┌────────
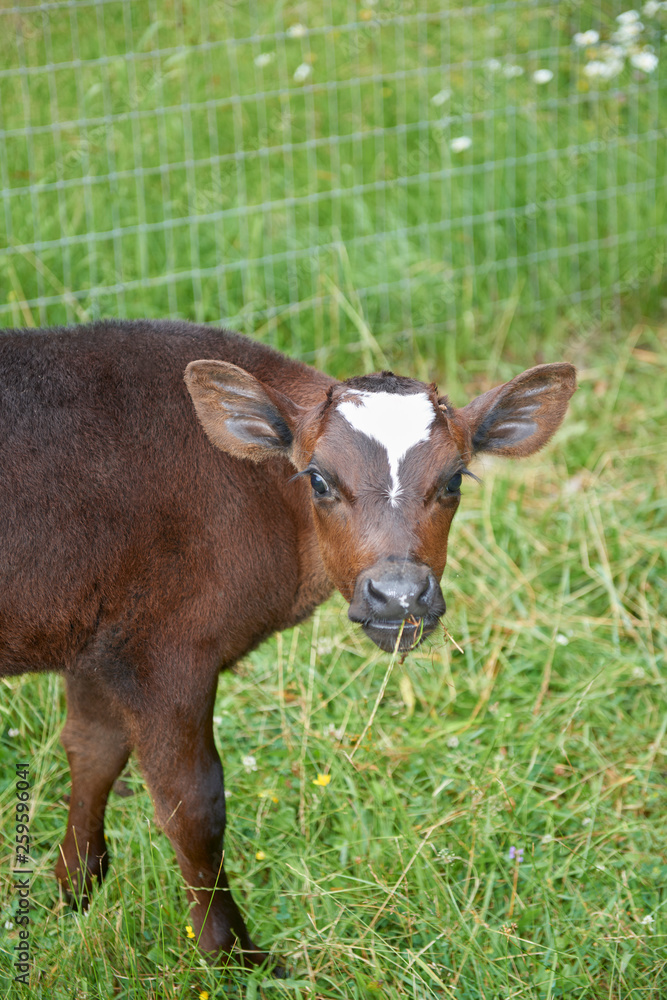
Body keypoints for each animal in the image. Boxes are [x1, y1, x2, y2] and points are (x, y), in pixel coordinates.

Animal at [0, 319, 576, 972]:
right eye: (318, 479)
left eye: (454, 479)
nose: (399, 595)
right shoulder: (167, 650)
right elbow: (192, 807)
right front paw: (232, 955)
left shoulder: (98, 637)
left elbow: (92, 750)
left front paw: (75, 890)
└────────
┌────────
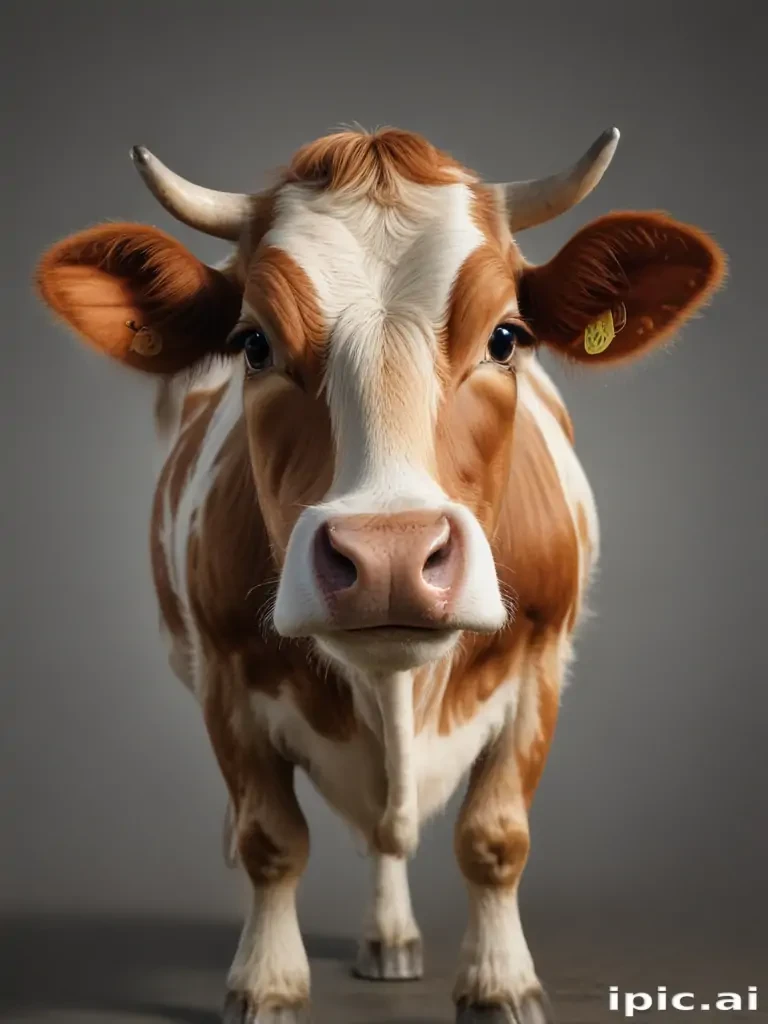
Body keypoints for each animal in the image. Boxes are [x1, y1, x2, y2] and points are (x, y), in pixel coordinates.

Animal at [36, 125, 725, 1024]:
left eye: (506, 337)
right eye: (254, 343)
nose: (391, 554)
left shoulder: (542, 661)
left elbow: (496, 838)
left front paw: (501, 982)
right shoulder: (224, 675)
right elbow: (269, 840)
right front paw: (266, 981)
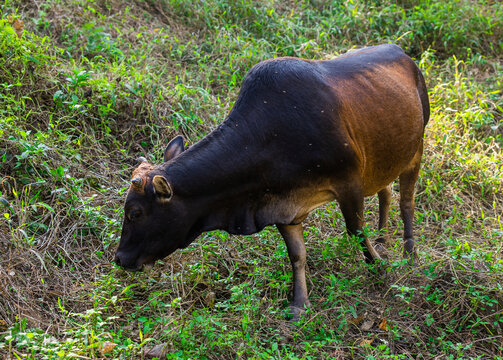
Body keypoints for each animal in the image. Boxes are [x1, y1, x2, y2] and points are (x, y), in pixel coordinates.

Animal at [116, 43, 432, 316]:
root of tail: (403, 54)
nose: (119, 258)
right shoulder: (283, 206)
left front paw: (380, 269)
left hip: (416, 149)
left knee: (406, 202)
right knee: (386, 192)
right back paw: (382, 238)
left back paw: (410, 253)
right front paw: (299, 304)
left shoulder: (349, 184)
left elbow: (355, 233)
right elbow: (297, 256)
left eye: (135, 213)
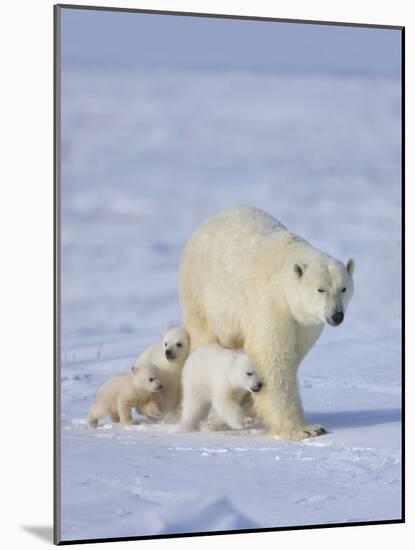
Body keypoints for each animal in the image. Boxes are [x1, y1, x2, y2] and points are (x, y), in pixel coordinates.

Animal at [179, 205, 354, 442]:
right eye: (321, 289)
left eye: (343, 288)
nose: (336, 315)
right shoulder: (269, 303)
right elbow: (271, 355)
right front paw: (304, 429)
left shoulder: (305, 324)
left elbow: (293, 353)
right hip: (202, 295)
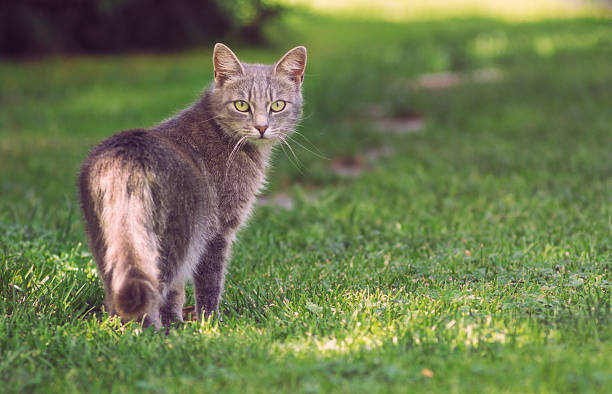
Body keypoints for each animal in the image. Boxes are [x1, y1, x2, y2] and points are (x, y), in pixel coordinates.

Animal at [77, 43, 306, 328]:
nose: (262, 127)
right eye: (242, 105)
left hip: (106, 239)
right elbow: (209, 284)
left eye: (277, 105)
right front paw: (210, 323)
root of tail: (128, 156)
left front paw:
└────────
# [Activity]
When you reach the line with "right shoulder: (283, 206)" in the records above, start writing out lines exactly, and stop once the line with "left elbow: (355, 233)" has been written; include nothing else.

# [Answer space]
right shoulder: (283, 206)
left front paw: (380, 269)
left hip: (416, 149)
left knee: (406, 202)
right knee: (386, 192)
right back paw: (382, 238)
left back paw: (410, 253)
right front paw: (299, 304)
left shoulder: (349, 184)
left elbow: (355, 233)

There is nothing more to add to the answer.